For Shaf, the risks he’s had to take to work have crystalised what he’d long suspected about being a courier. “We’re treated as disposable livestock, we’re cows that are fed and slaughtered to provide meat for them,” he said bluntly.

Joining the dots

Despite the increasingly stark implications of climate breakdown for workers, the links between environmental groups and the labour movement have been slow to coalesce. The more immediate demands of poverty pay and zero-hour contracts have kicked the seemingly intangible impacts of climate breakdown into the long grass.

Restrictive anti-union laws have also stymied coalition-building. The 1980 Employment Act outlawed solidarity strikes or action around issues external to industrial disputes.

“There have been disagreements” between environmental and labour rights activists, said Clara Paillard, a founding member of Extinction Rebellion Trade Unionists, a subgroup of Extinction Rebellion. During the wave of strikes this summer, the group appeared on picket lines in shows of solidarity.

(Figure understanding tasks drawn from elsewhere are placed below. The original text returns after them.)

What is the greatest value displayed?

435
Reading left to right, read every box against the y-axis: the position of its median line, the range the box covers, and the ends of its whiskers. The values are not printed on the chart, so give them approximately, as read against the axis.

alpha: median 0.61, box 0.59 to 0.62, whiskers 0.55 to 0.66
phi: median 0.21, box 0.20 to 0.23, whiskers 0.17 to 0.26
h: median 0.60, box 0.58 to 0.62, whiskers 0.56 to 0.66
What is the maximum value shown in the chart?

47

“The climate movement has been about what we are against, not campaigning on the alternatives. [But] what do you do with fossil fuel workers, for example?” she said. “The trade union movement was concerned about their workers and jobs… poverty pay, zero-hour contracts – both sides didn’t link the dots.”

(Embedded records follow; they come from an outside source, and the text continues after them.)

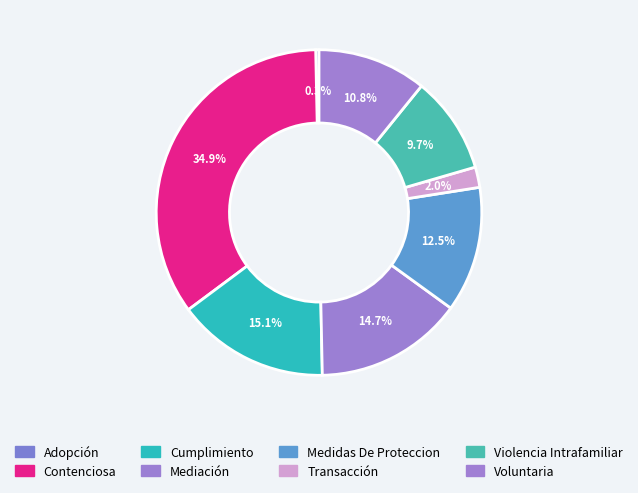

Count the number of slices in the pie.

8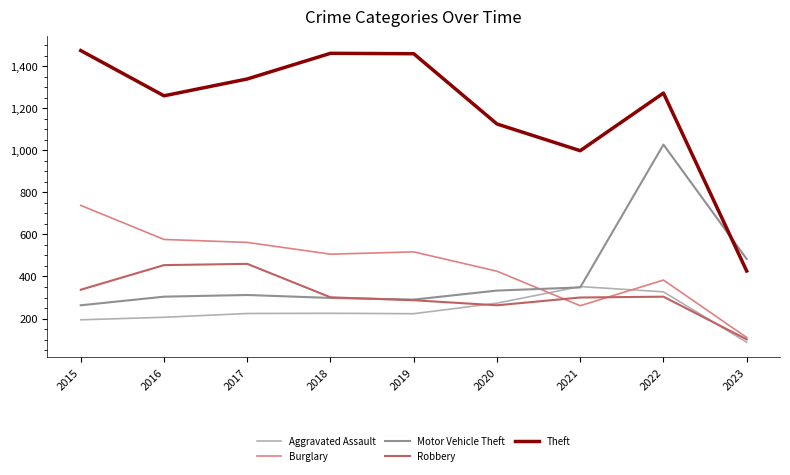

List the series in order of their peak value, highest first.

Theft, Motor Vehicle Theft, Burglary, Robbery, Aggravated Assault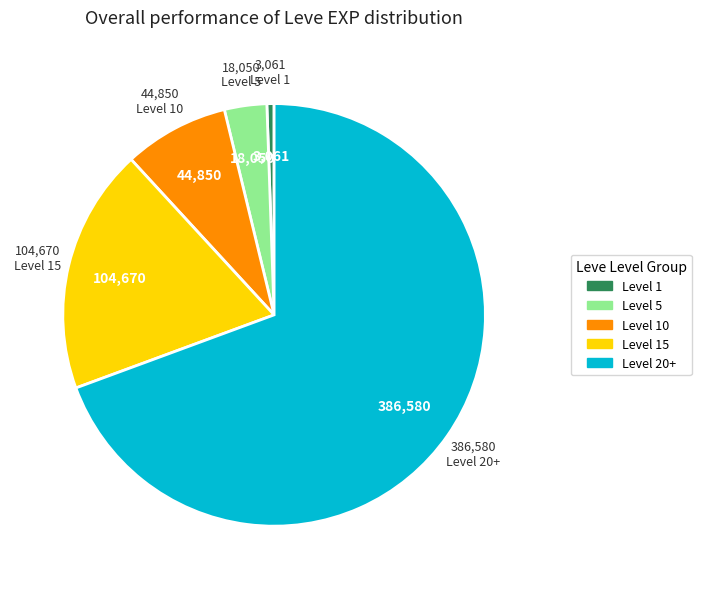

Is the sum of Level 10 and Level 20+ greater than half?

Yes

Finlay Asher, the co-founder of Safe Landing, a climate action group advocating for a just transition for aviation sector workers, is another activist attempting to bridge the void.

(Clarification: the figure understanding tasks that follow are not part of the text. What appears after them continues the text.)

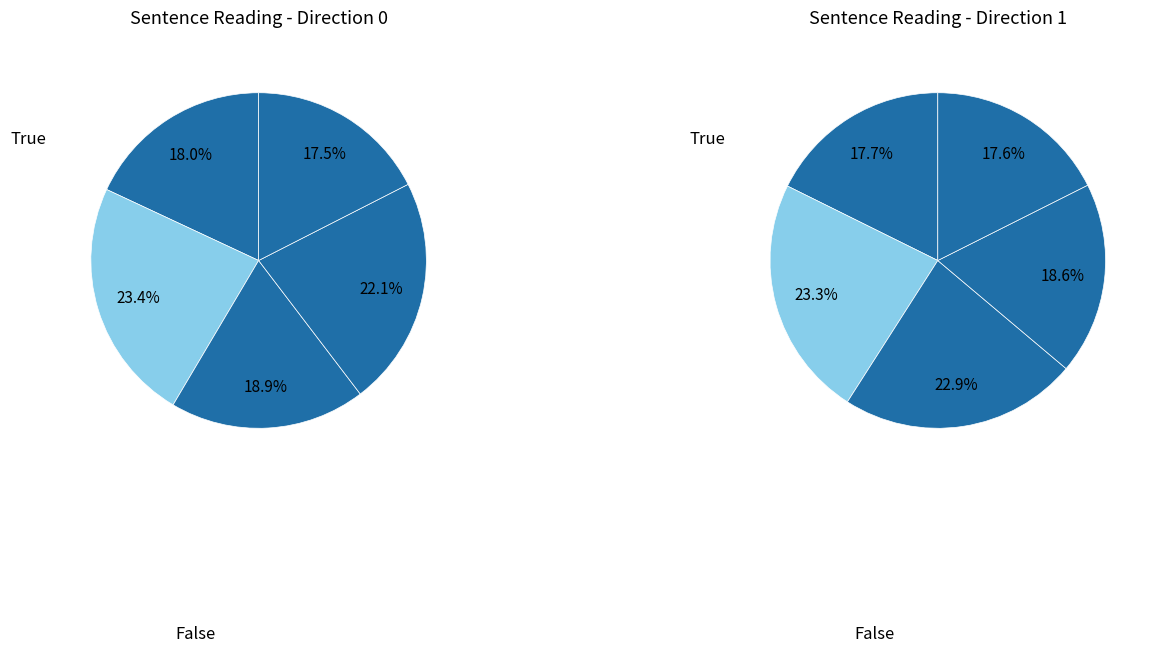

Does He used a knife to cut the turkey. represent more than half of the total?

No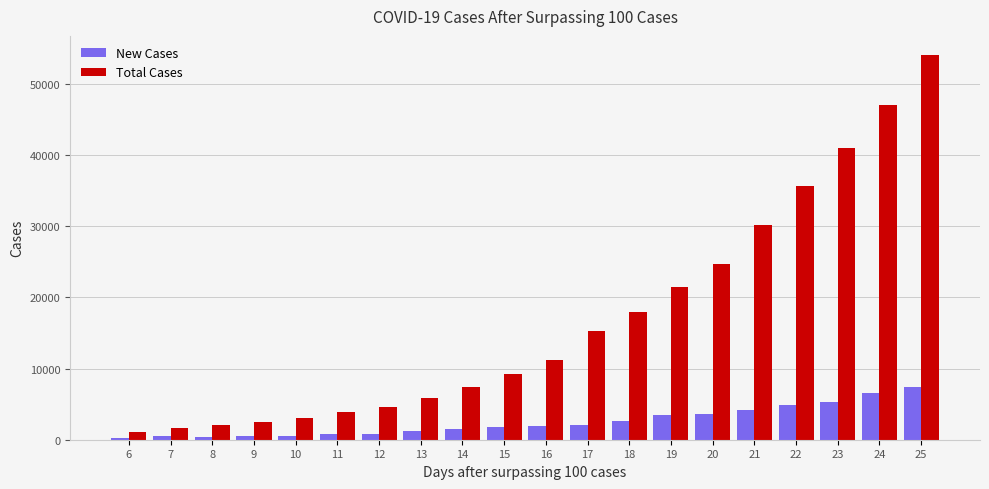

What is the minimum value for Total Cases?

1128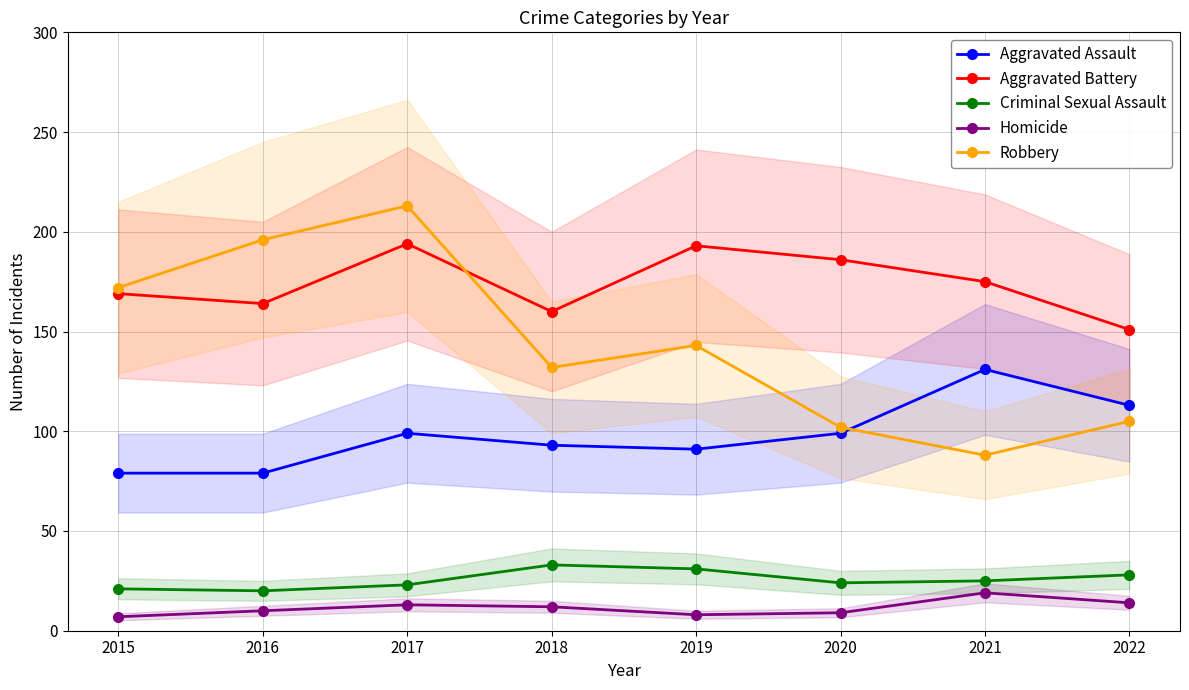

What is the total value across all series at 2022?

411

“We get a lot of emails from people every week saying… I’m so frustrated, I’m working in the industry and thought I was the only one that had these concerns,” Asher said. But the senders are mostly anonymous – job insecurity cows many workers into silence.

For Asher, the unwieldy structure of big unions is a stumbling block to Safe Landing’s work – spaces for debate at grassroots level are scarce.

This is why Safe Landing developed a model of ‘Workers’ Assemblies’. Borrowing from the concept of Citizens’ Assemblies, this is a process whereby workers can engage in open debate with their peers on a given issue.

The assemblies, Asher emphasised, could also function as a recruitment tool for unions to attract younger members.

“Despite the fact that younger people are in the most precarious jobs, [unions] struggle to recruit people in their twenties and early thirties. But these people care about the climate crisis greatly.”

An eco-precariat

During the COVID lockdowns, the prevalence of low-paid workers on the frontlines forced a reevaluation of their labour as ‘essential’. But in their aftermath, reliance on casualisation has accelerated. Porous labour protections stand to be further eroded.

In the context of a rapidly warming world and increasing extreme weather events, these workers will be compelled to shoulder further risk. They are the ‘eco-precariat’.

They are the prison inmates on a dollar a day battling the 2018 wildfires in California. The 195,000 volunteers on the frontlines of the 2019 fires in Australia. In Egypt, the Zabbaleen, an army of impoverished rubbish collectors responsible for recycling the city’s waste. In the UK, the volunteers driving relief efforts during flooding.

Under Liz Truss, misguided climate policy and anti-union laws will go hand in hand. As well as lifting the ban on fracking and the proposed removal of green levies from energy bills, Truss has pledged a slew of anti-union legislation.

Keir Starmer’s announcement of plans for a green, publicly owned renewable energy company and insulation for every British home promise a seismic shift in Labour’s environmental policy.

Despite the fact Labour has pledged to bolster protections for precarious workers, the presence of major gig platforms at the party’s conference this year – including an event run by Deliveroo, which sparked anger after failing to include any couriers – suggest that even if the party came to power, gig workers could continue to be left out in the cold.

The threads connecting labour and climate are woven tighter than ever – workers like Shaf know this well, and they know we cannot wait.